Schaefer and Caterson of Boston conducted a retrospective study of 79 patients treated by osteosynthesis because of mandibular fractures. They compared the effectiveness of antibiotic prevention with ampicillin combined with sulbactam versus clindamycin. It was shown that only 19.35% of the patients treated with clindamycin sustained inflammatory complications against just 7.59% of those treated with ampicillin and sulbactam. The conclusion is that for prophylactic reasons, such antibiotics should be used that act against both aerobic and anaerobic bacteria. Observations from our clinic have made us refrain from administering antibiotics in the case of healthy patients with fresh uncomplicated fractures of the facial skeleton. Antibiotics are indicated for advanced-age patients with systemic illnesses and in old fractures complicated by a purulent inflammation [3].

Meropenem is indicated in empiric treatment prior to the identification of causal microorganisms in therapies of serious infections in both adults and children. Constantinides F. et al. (rapidly progressing) described a case of a rapidly progressing subperiosteal orbital abscess as a complication of pharyngitis caused by Group A β-haemolytic Streptococcus pyogenes in a healthy 15-year-old patient. The bacterium is thought to be responsible for circa 15–30% cases of acute pharyngitis in children of 5–12 years of age. In the literature, many complications are described where the bacterium is the etiological factor. In our material, it was isolated only sporadically (three cases).

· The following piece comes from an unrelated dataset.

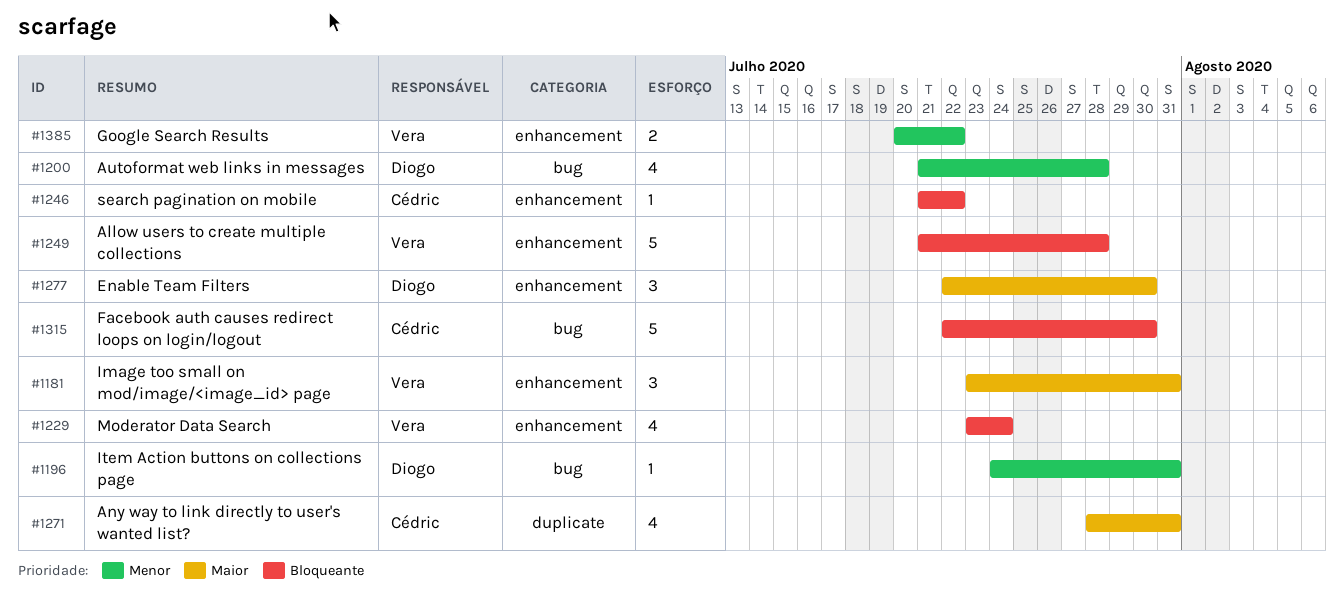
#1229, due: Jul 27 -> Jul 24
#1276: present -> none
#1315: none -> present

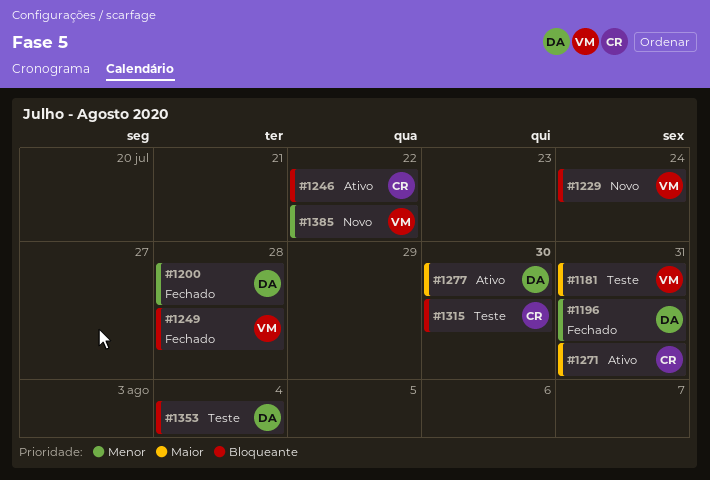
#1353: none -> present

The study shows that clindamycin proves to be of relatively little efficacy against Gram-positive bacteria as its effectiveness dropped to around 61%. That may be related to the fact that the substance is very widely used in dentistry in the form of clindamycin.

As bacteria occurrence is place and time dependent, drug selection must account for the current geographical and epidemiological data [18]. Because of that, this study does not allow us to draw a general conclusion concerning the use of antibiotic agents.

5. Conclusions

The most often isolated bacteria were Streptococcus mitis and Streptococcus oralis, whose number has grown over the last two years. The trend can be observed for more streptococci with the exception of the Viridans group. At the same time, the numbers for Staphylococcus aureus have dropped.

Judging by the resistance test results, empiric therapies should be based on ciprofloxacin and gentamicin.

It has been observed that all the Gram-positive bacteria are becoming more resistant to all antibiotic groups. The steepest resistance reduction concerned ampicillin and imipenem while the resistance drop was the lowest in the case of vancomycin.